▸ WHAT TO DO
Lines that include the word "nose" should be copied from the listing that follows.

____

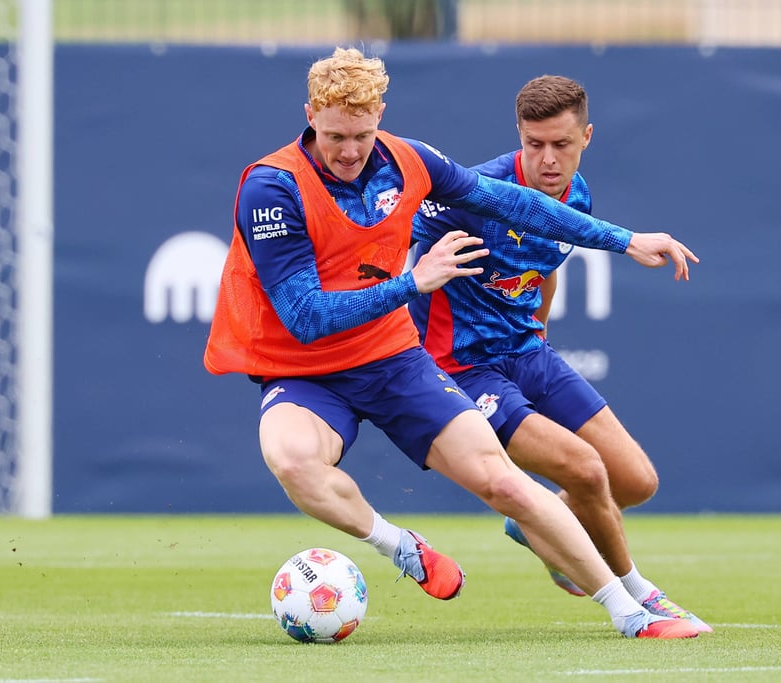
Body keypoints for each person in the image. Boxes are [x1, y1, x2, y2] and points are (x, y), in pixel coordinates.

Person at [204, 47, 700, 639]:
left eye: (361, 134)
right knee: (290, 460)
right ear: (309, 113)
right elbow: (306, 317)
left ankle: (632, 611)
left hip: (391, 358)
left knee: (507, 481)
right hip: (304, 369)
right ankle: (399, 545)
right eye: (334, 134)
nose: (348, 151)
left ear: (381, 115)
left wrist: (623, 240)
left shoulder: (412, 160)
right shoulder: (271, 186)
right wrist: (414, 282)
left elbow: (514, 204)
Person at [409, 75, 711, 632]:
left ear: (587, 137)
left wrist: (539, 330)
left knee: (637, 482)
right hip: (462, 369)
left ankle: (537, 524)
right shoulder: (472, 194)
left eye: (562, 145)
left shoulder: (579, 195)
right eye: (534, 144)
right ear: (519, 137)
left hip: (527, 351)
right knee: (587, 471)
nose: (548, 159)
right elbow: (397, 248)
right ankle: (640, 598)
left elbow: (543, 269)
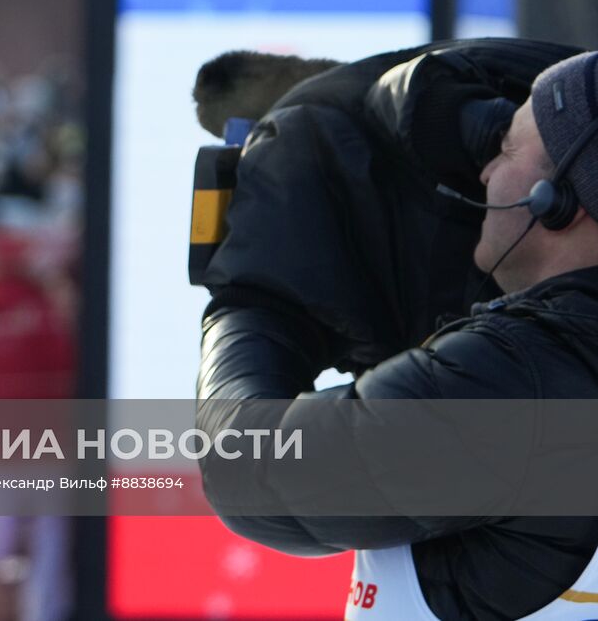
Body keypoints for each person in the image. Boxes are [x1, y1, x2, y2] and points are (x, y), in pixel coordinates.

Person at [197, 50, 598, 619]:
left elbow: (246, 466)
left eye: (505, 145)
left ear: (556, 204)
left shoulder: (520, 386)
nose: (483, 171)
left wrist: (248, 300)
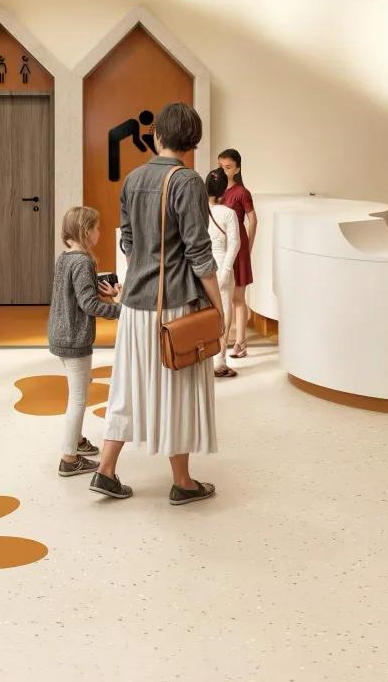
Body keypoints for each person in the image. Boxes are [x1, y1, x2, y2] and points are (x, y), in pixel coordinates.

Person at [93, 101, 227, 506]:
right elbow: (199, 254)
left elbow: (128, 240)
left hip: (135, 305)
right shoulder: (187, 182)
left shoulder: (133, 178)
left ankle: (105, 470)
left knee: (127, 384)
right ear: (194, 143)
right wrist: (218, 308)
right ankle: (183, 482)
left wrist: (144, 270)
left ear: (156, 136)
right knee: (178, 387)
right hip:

____

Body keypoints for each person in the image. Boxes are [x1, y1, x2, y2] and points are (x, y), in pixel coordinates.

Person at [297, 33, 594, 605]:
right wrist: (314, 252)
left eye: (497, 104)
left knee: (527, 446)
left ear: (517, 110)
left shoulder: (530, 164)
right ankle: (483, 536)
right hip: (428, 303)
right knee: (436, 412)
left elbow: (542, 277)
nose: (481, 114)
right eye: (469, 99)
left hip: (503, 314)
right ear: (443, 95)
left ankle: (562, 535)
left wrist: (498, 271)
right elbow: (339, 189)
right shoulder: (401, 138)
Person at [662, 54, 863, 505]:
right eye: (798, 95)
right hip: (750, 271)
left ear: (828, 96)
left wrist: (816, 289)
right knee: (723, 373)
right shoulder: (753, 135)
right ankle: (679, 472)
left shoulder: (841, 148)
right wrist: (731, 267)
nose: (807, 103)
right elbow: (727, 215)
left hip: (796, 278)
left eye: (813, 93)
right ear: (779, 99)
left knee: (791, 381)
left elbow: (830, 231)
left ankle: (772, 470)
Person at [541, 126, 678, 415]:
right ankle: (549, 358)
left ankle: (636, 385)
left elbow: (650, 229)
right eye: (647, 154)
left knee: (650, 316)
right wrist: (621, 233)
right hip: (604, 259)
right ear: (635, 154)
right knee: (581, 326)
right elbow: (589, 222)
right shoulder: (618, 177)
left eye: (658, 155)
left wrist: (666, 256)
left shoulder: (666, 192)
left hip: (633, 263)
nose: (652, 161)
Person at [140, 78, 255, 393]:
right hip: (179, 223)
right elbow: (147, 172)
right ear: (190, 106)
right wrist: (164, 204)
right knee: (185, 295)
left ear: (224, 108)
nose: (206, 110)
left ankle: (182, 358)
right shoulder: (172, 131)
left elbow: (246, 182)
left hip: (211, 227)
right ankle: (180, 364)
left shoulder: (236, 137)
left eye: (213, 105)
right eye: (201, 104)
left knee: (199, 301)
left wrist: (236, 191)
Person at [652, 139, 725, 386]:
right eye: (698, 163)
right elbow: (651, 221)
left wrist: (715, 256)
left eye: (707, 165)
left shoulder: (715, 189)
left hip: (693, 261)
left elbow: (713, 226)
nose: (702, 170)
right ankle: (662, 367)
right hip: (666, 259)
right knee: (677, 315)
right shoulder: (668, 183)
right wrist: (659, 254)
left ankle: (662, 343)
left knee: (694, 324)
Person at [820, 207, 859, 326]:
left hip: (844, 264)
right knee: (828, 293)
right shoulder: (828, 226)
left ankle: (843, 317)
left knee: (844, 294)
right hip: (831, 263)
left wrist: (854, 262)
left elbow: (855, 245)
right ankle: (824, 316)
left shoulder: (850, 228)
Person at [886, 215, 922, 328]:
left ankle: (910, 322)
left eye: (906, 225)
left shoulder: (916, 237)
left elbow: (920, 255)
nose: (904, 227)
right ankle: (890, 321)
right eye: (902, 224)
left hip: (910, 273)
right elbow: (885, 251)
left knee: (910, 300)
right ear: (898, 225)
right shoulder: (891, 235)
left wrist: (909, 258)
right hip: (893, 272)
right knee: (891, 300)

____

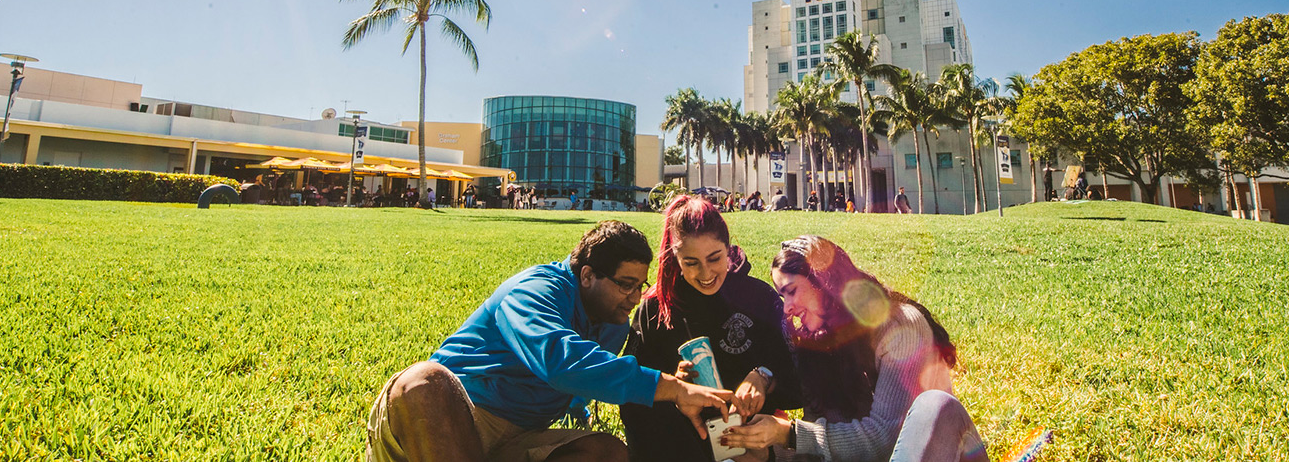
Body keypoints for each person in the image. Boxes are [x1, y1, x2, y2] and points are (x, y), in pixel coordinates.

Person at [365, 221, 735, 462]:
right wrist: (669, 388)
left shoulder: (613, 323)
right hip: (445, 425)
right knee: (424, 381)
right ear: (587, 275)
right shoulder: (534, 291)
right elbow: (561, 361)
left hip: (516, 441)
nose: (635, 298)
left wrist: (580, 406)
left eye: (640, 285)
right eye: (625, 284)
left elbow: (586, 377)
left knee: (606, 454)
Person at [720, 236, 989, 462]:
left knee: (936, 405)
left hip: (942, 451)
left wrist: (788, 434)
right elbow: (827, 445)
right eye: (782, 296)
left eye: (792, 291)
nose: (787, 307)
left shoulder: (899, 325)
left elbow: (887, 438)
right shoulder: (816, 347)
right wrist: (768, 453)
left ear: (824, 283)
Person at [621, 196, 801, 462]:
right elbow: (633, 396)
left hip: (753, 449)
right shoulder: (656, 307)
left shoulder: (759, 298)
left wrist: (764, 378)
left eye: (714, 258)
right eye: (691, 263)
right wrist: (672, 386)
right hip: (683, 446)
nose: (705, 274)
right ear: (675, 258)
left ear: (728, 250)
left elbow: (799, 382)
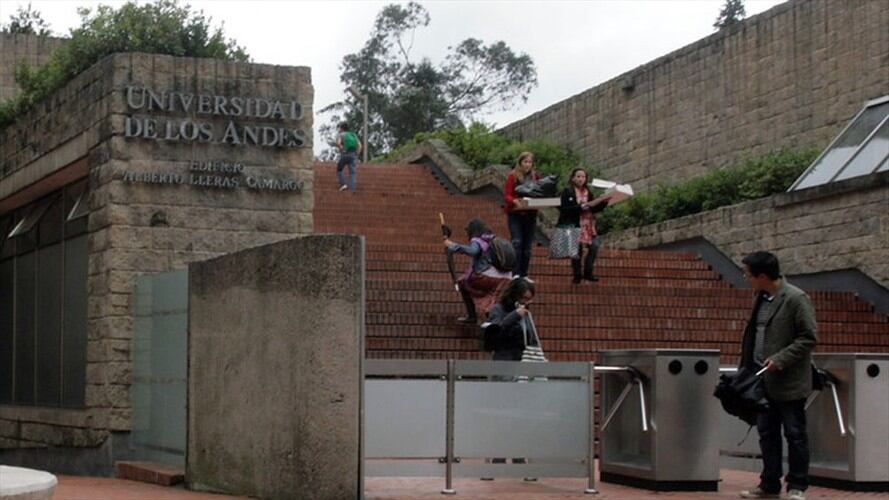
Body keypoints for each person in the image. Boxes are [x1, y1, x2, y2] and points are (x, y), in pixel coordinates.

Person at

____

▸ SOLUTION TO THIS EXERCISE
nose: (348, 151)
nose: (548, 159)
nose: (483, 171)
nose: (481, 114)
nose: (807, 103)
nose: (652, 161)
nose: (206, 110)
nose: (702, 170)
nose: (904, 227)
nose: (635, 298)
nose: (787, 307)
nose: (705, 274)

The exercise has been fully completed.